Exercise data:
[start]

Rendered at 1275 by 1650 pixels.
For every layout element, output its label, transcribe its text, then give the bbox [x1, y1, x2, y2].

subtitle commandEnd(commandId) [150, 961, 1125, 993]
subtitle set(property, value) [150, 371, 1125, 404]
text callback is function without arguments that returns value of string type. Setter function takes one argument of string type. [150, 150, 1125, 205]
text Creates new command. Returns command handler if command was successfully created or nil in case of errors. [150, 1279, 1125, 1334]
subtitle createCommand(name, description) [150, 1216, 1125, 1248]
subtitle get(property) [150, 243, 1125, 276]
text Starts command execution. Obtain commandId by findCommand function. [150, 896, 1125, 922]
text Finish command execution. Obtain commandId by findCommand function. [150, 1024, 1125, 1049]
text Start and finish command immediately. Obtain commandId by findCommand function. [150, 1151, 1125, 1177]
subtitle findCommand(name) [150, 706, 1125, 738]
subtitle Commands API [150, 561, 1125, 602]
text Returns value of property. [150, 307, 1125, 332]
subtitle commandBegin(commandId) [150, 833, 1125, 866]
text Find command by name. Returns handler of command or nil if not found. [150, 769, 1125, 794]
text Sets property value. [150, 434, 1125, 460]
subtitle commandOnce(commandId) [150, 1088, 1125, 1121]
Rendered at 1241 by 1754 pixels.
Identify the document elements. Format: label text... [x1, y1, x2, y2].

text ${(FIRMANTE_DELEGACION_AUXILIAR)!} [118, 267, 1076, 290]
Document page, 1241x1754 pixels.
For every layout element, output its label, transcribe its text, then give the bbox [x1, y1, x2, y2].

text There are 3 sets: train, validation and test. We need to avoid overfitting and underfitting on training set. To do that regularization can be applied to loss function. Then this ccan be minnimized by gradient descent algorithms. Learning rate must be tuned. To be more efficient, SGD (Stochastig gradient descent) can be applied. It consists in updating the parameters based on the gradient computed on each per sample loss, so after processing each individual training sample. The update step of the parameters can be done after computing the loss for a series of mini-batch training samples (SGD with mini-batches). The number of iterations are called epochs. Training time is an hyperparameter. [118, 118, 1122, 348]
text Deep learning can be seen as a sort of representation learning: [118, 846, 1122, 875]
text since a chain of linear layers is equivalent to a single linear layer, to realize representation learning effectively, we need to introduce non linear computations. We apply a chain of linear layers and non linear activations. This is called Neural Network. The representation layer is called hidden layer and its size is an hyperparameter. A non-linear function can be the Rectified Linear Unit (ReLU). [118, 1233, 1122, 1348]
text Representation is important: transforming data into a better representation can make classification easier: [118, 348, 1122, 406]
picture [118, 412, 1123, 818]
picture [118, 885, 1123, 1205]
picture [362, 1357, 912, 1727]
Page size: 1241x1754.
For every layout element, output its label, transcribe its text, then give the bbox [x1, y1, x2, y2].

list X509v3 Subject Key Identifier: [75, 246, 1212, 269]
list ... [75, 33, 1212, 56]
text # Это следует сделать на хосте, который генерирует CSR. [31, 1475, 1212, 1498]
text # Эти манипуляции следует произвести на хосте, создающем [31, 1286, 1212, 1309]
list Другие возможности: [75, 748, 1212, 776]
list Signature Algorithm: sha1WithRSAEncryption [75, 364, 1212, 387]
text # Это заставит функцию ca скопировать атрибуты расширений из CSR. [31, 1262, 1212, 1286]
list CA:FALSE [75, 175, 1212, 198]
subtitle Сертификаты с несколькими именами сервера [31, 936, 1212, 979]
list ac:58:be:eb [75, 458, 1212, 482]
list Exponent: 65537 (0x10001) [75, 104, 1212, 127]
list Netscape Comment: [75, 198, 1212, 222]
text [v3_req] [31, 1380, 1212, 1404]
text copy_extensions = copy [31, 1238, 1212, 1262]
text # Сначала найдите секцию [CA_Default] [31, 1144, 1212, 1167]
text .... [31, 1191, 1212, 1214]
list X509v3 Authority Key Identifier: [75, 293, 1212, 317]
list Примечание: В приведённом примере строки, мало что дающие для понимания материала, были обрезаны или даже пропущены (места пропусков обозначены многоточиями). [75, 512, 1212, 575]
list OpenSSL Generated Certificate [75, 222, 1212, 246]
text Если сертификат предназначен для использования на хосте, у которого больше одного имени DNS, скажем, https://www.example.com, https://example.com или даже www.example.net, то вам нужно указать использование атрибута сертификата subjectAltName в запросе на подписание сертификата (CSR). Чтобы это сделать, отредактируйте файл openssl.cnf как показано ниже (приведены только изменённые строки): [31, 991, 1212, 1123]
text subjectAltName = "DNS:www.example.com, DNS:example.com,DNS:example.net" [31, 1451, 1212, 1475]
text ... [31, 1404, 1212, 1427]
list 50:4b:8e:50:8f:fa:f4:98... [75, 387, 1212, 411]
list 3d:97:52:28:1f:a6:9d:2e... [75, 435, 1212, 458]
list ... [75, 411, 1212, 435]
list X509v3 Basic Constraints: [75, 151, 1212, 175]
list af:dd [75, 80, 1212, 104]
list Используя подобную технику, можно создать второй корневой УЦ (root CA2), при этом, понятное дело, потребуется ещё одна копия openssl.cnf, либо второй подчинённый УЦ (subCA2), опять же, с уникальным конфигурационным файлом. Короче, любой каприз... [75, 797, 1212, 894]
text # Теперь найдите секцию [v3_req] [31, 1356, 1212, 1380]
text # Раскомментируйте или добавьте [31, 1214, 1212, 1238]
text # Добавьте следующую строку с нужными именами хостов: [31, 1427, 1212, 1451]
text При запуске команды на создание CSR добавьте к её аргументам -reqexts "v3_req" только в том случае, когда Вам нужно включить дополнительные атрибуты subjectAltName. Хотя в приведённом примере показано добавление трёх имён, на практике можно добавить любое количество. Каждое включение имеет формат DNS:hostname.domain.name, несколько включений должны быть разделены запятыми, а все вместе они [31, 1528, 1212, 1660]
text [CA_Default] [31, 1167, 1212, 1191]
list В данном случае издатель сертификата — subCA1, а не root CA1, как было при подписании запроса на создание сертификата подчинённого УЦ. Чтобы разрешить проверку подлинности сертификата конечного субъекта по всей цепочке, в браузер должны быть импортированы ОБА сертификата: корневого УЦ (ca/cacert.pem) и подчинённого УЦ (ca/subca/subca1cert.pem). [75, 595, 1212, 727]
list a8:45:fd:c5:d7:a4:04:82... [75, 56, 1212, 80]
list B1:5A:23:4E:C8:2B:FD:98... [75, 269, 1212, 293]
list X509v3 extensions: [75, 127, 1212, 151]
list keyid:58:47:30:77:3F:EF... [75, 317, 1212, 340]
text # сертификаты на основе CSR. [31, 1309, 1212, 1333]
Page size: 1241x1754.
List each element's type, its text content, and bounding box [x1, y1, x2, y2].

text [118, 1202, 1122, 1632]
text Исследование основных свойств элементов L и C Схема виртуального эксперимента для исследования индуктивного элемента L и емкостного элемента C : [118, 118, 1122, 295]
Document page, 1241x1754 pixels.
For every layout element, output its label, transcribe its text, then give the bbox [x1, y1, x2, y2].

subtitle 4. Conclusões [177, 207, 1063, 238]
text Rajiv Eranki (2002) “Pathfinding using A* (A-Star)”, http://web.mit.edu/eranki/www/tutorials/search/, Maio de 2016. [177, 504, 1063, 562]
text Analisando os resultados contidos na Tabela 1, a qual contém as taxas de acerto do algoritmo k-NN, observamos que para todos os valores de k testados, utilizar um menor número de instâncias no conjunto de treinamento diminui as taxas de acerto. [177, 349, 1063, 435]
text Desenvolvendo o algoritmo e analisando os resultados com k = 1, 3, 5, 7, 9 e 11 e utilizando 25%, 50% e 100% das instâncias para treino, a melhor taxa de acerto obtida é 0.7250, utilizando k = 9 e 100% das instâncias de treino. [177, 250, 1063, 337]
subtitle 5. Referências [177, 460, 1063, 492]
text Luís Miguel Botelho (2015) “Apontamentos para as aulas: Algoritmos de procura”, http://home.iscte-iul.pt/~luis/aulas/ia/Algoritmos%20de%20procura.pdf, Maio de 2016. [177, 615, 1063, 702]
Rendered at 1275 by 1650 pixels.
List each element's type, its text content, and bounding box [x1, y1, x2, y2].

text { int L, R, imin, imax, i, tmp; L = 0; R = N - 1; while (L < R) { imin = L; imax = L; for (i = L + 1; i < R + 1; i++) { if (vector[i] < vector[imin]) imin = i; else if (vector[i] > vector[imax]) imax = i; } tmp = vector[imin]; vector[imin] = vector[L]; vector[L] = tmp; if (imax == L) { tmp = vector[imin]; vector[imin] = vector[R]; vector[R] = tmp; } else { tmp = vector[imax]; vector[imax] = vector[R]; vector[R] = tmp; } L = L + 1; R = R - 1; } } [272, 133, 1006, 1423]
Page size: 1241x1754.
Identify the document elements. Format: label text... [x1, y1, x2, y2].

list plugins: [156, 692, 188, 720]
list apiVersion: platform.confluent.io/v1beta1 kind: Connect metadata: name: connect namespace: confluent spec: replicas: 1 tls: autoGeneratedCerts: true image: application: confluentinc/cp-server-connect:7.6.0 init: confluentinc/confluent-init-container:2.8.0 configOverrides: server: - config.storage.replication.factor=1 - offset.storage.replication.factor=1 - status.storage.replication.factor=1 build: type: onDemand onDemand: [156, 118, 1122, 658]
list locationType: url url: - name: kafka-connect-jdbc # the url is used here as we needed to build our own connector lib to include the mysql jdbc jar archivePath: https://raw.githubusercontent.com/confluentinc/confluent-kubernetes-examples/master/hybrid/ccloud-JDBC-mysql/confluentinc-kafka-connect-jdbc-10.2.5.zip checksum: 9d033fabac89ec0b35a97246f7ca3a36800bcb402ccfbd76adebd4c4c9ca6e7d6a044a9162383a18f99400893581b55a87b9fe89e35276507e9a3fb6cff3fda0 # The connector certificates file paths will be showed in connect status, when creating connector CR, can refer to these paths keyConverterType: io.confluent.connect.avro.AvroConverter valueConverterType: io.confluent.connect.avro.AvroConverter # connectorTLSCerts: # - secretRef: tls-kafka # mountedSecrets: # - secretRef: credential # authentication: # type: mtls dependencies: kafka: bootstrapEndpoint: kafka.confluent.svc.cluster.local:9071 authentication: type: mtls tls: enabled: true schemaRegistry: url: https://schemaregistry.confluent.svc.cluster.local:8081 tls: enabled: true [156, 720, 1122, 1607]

[end]

Short task:
Write out everything from the line containing "text There are" down to the line containing "text Deep learning" again, swapping "a sort of" for "a kind of" and leaving all else untouched.

Exercise response:
text There are 3 sets: train, validation and test. We need to avoid overfitting and underfitting on training set. To do that regularization can be applied to loss function. Then this ccan be minnimized by gradient descent algorithms. Learning rate must be tuned. To be more efficient, SGD (Stochastig gradient descent) can be applied. It consists in updating the parameters based on the gradient computed on each per sample loss, so after processing each individual training sample. The update step of the parameters can be done after computing the loss for a series of mini-batch training samples (SGD with mini-batches). The number of iterations are called epochs. Training time is an hyperparameter. [118, 118, 1122, 348]
text Deep learning can be seen as a kind of representation learning: [118, 846, 1122, 875]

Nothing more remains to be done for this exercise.